From PCUSA NEWS <PCUSA.NEWS@ecunet.org>
Date Tue, 9 Dec 2003 07:42:41 -0600

Note #8038 from PCUSA NEWS to PRESBYNEWS:

Lay Committee chief under fire
03528
December 5, 2003

Lay Committee chief under fire

Presbytery urged to withdraw validation of Williamson's ministry

by John Filiatreau

LOUISVILLE - A task force has recommended that the Presbytery of Western
North Carolina withdraw its validation of the ministry of the Rev. Parker T.
Williamson, chief executive officer of the Presbyterian Lay Committee and
editor in chief of The Layman.

	If the presbytery's Committee on Ministry (COM) and the full
presbytery concurred, Williamson would become an "inactive" member and would
lose his rights of voice and vote at presbytery meetings.

	If he thereafter remained on inactive status for three years, he
would be stripped of his ordination and his name would be deleted from the
presbytery roll.

	The Rev. William Taber III, the executive of the Presbytery of
Western North Carolina, notified Williamson of the task force's
recommendation by email on Dec. 4 and invited him to attend a Dec. 9 meeting
of the COM.

	Williamson reportedly will be unable to attend because of a previous
commitment.

	According to its chair, elder Mary V. Atkinson, of Black Mountain,
NC, the task force based its recommendation on "the character and conduct of
the ministry of the Presbyterian Lay Committee."

	"It isn't Parker," she said. "It is the ministry in which he is
engaged."

	The vote was 4-1 to recommend against revalidation.

	The task force was appointed by the COM early this year to look at
what Atkinson called "applications for renewals for people in what I call
non-parish positions." In the past, she said, that process has been "a more
or less pro-forma situation."

	Atkinson said the task force considered "30 or more" applications and
recommended against revalidation in at least one other case.

	She noted that it is the responsibility of the COM, not of the task
force, to decide whether to ask the presbytery to invalidate Williamson's
ministry. For that reason, she said, she had asked The Layman to refrain from
writing about the matter until after next week's COM meeting, when the
committee "might make that same recommendation - but it may not."

	Atkinson also said that the task force has not proposed to "strip
Williamson of his ordination," despite a headline to that effect over a story
in The Layman.

	Williamson and Peggy Hedden, a lawyer who is chairman of the
Presbyterian Lay Committee, met with the task force on Nov. 9. According to
Atkinson, they reviewed the history of the Lay Committee and discussed its
current operations.

	During that meeting, Hedden distributed copies of a "Declaration of
Conscience" approved recently by the Lay Committee that calls on sessions to
"prayerfully consider" withholding per-capita and mission funds from the
Presbyterian Church (USA) on the grounds that its leaders have not been
faithful to Biblical standards.

	According to Atkinson, it was the declaration "that tipped the scales
for us. We felt that that was just going way too far." Although the Lay
Committee's statement stops short of directly urging sessions to withhold
payments to the denomination, she said, "We felt that they were definitely
trying to encourage churches to withhold funds."

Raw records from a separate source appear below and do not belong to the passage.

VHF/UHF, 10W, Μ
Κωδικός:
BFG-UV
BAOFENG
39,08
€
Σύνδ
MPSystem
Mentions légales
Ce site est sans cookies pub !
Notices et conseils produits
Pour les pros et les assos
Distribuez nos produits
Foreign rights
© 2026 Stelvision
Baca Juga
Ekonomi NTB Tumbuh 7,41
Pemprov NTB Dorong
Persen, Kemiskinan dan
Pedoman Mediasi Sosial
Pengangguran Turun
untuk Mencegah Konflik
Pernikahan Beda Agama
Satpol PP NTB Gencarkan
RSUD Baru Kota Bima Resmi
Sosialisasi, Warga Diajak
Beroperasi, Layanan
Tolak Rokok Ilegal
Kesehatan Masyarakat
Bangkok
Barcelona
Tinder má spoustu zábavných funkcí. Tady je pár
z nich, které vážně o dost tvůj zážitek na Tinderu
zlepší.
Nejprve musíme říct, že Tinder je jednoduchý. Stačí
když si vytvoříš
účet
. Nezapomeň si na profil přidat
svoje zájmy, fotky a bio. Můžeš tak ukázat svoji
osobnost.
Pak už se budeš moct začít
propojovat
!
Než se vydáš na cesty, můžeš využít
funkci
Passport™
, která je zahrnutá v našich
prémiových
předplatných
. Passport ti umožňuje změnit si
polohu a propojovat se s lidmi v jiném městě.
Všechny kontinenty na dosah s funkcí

	Atkinson, who said she is scheduled to rotate off the COM soon, added
ruefully, "I wish we had delayed this for one more month."

	Church courts have ruled, and several General Assemblies have
confirmed, that sessions have the right to determine how their offerings are
spent, and cannot be compelled to make per-capita payments.

	However, some church officials, including the Rev. Clifton
Kirkpatrick, the stated clerk of the General Assembly, have said that
Presbyterian officers who advocate withholding funds from the denomination
are in danger of violating their ordination vows.

	Williamson told The Layman: "I am at peace with this, however it
comes out. I believe in our ministry. I am immensely proud of our board for
... giving courageous leadership to this fractured denomination."

	Williamson has been a member of the Presbytery of Western North
Carolina since 1971, when he became the pastor of First Presbyterian Church
in Lenoir, NC. He was hired as editor of The Layman in 1989.